There are really five separate “stories” here, (to humor the periodicals motif), four intertextual quests that end in disappointment, and are useful to track simultaneously: Bloom’s labor to get an ad published, O’Molloy’s attempts to get a loan, Lenehan’s efforts to tell a simple riddle, the Jews’ journey towards the promised land in Exodus, and the Irish dream of “home rule.” Bloom’s efforts are overwhelmed again and again by the deafening roar of the Dublin newspaper office, his appeals ignored and dismissed in favor of rhetoric and idle story-telling. The office is paralyzing—its atmosphere creates a setting where ambition falls flat, goals are left unrealized, and individual pursuits end in frustration. The episode extends beyond the plight of the individual, and, like the Odysseus episode, inflates its scale to discuss the frustrated quest of the communal ship, and a people’s inability to rediscover its homeland and national identity. The most profound sense of futility and disappointment surrounds the dream of Irish nationalism. The journey towards “home rule,” for the Irish (like Odysseus), seems a distant shore.

ENTRIES SHOWN
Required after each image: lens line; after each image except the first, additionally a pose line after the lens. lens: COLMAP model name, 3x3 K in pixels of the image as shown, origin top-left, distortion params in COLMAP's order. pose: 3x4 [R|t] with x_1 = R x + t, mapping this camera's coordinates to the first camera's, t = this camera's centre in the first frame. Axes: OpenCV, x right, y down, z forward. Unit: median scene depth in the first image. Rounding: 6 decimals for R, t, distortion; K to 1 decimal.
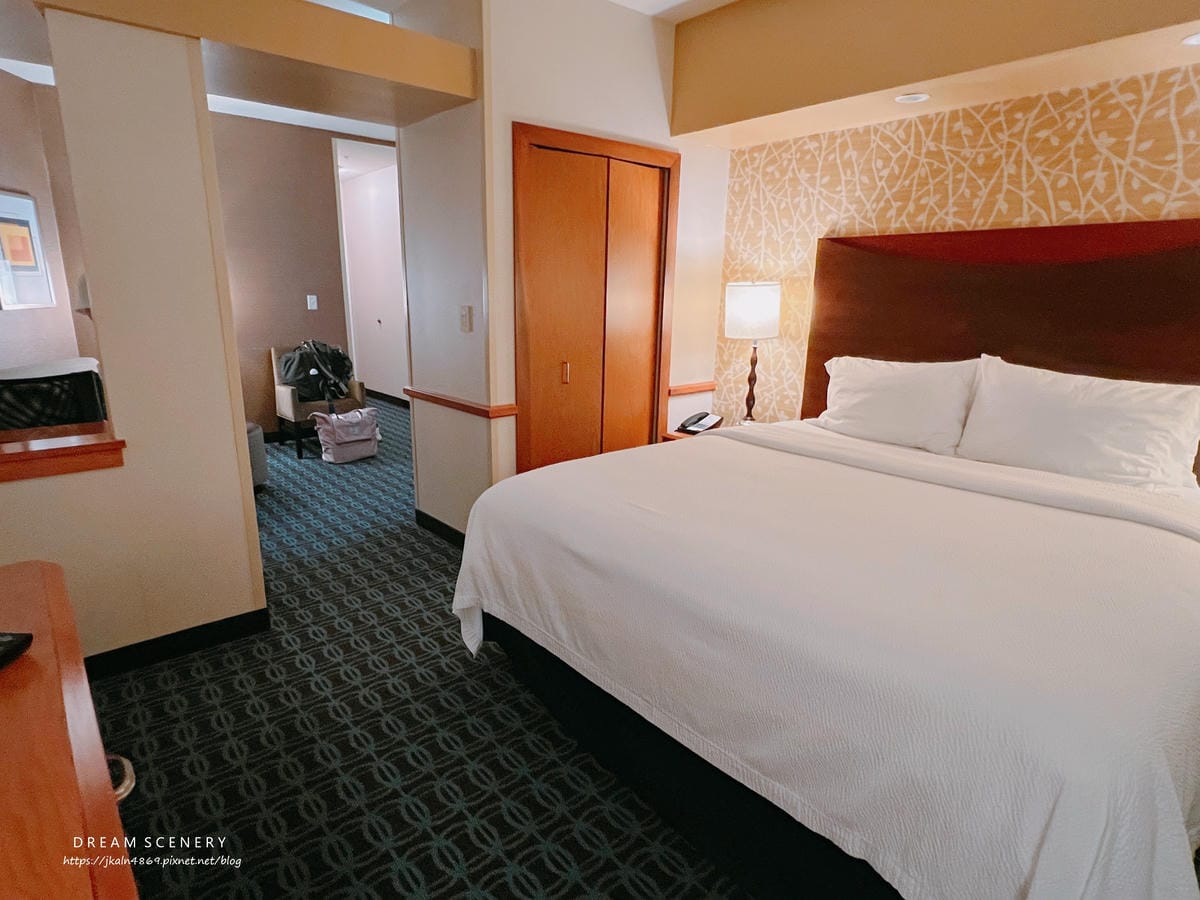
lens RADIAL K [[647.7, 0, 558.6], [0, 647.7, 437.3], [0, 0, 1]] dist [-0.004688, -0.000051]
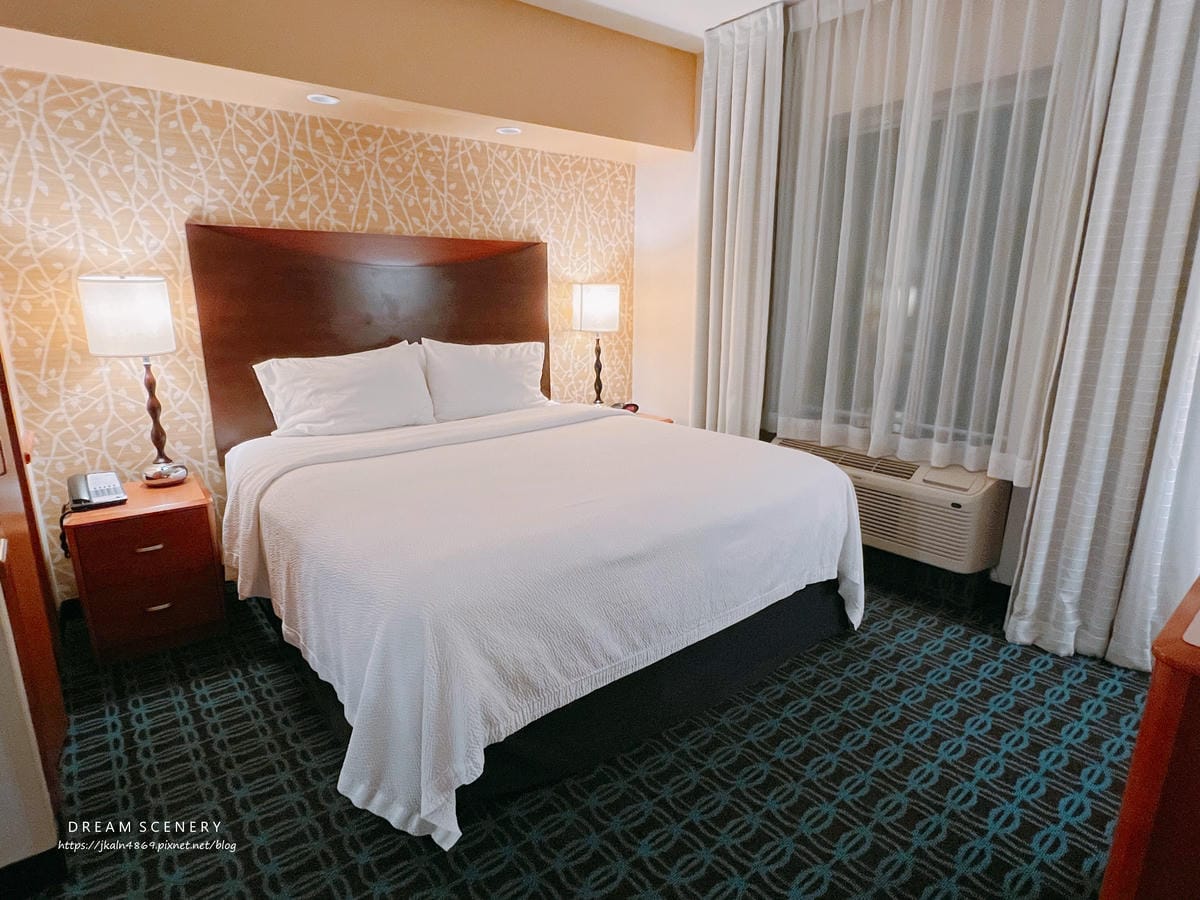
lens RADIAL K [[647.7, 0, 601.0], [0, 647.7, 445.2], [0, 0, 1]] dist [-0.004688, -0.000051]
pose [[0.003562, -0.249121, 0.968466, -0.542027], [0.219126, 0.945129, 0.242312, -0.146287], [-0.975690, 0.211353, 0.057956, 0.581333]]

* * *

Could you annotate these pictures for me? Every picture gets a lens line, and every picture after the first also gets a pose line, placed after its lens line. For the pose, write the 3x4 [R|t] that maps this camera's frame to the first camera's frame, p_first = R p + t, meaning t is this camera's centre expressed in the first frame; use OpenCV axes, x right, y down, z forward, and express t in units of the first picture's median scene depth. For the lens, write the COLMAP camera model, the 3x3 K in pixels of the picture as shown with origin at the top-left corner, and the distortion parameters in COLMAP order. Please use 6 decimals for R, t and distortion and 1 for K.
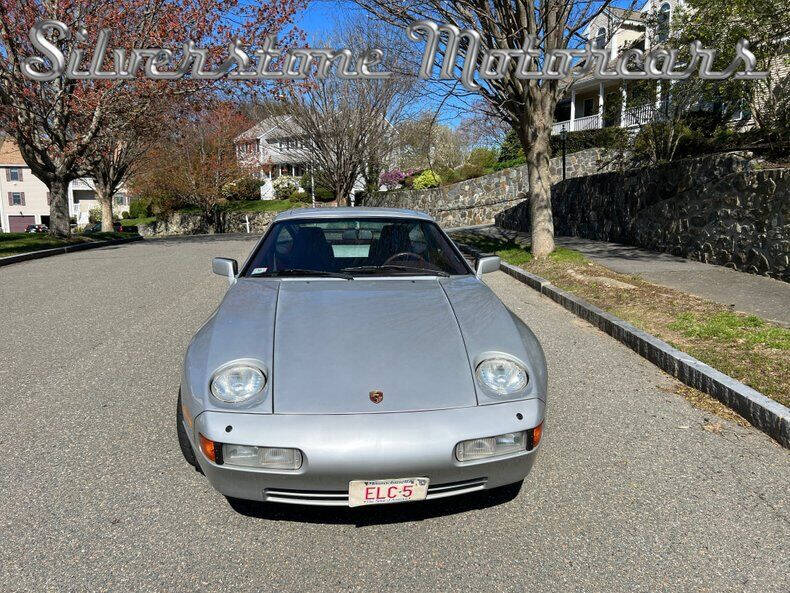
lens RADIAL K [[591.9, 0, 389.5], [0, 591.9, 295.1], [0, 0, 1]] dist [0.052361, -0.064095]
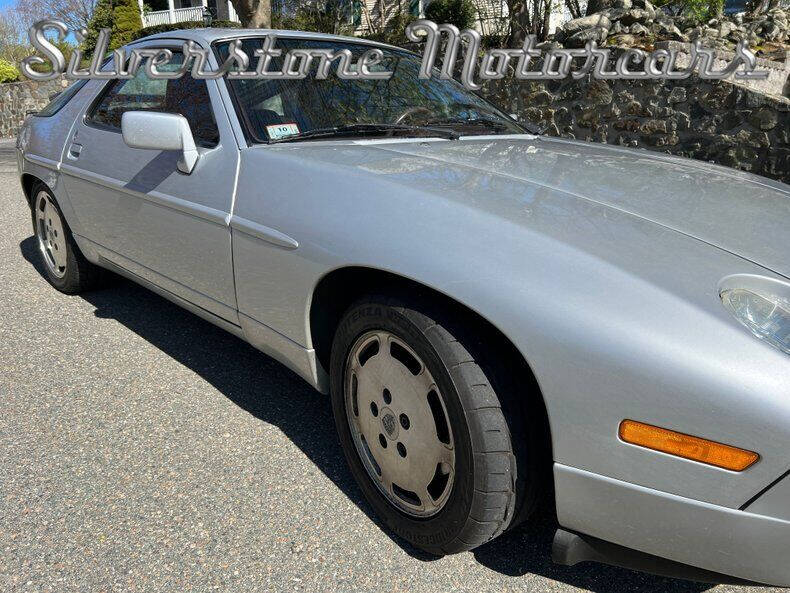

WHAT THE TASK REQUIRES
Answer these about the newspaper office passage above:
1. Whose efforts to tell a simple riddle are listed among the quests?
2. According to the passage, what kind of setting does the office's atmosphere create?
3. Which dream carries the most profound sense of futility and disappointment?

ANSWER SECTION
1. Lenehan's.
2. A setting where ambition falls flat, goals are left unrealized, and individual pursuits end in frustration.
3. The dream of Irish nationalism.